**DO THIS:** Swap every "Source Code Pro" in the listing below for "Fira Mono" and reproduce the listing with nothing else altered, leaving out the pictures.

**ENTRIES SHOWN:**
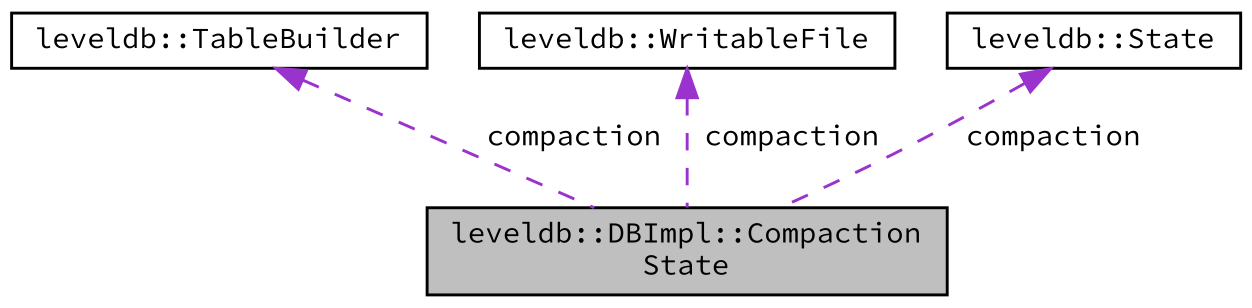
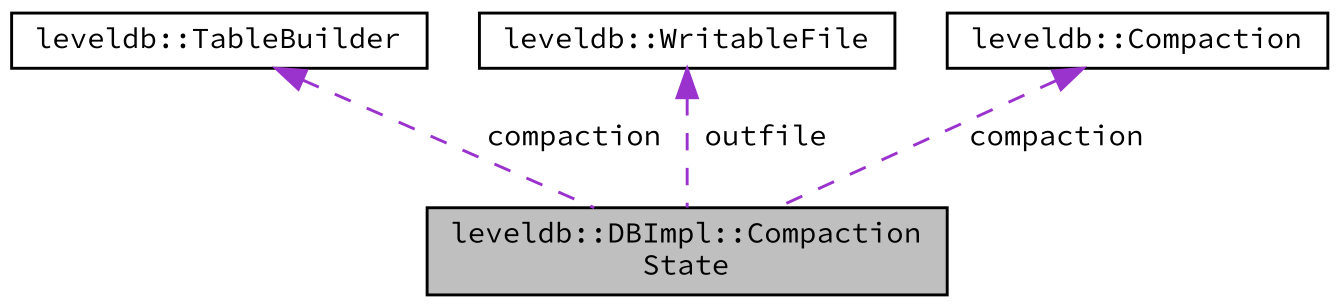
  digraph {
    fontname="Source Code Pro"
    node [color=black fillcolor=white fontname="Source Code Pro" fontsize=10 shape=record style=filled]
    edge [color=darkorchid3 dir=back fontname="Source Code Pro" fontsize=10 labelfontname=Helvetica labelfontsize=10 style=dashed]
    n1 [fillcolor=grey75 fontcolor=black height=0.2 label="leveldb::DBImpl::Compaction\lState" width=0.4]
    n2 [height=0.2 label="leveldb::TableBuilder" width=0.4]
    n3 [height=0.2 label="leveldb::WritableFile" width=0.4]
-   n4 [height=0.2 label="leveldb::State" width=0.4]
+   n4 [height=0.2 label="leveldb::Compaction" width=0.4]
    n2 -> n1 [label=" compaction"]
-   n3 -> n1 [label=" compaction"]
+   n3 -> n1 [label=" outfile"]
    n4 -> n1 [label=" compaction"]
  }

**CORRECT OUTPUT:**
  digraph {
    fontname="Fira Mono"
    node [color=black fillcolor=white fontname="Fira Mono" fontsize=10 shape=record style=filled]
    edge [color=darkorchid3 dir=back fontname="Fira Mono" fontsize=10 labelfontname=Helvetica labelfontsize=10 style=dashed]
    n1 [fillcolor=grey75 fontcolor=black height=0.2 label="leveldb::DBImpl::Compaction\lState" width=0.4]
    n2 [height=0.2 label="leveldb::TableBuilder" width=0.4]
    n3 [height=0.2 label="leveldb::WritableFile" width=0.4]
-   n4 [height=0.2 label="leveldb::State" width=0.4]
+   n4 [height=0.2 label="leveldb::Compaction" width=0.4]
    n2 -> n1 [label=" compaction"]
-   n3 -> n1 [label=" compaction"]
+   n3 -> n1 [label=" outfile"]
    n4 -> n1 [label=" compaction"]
  }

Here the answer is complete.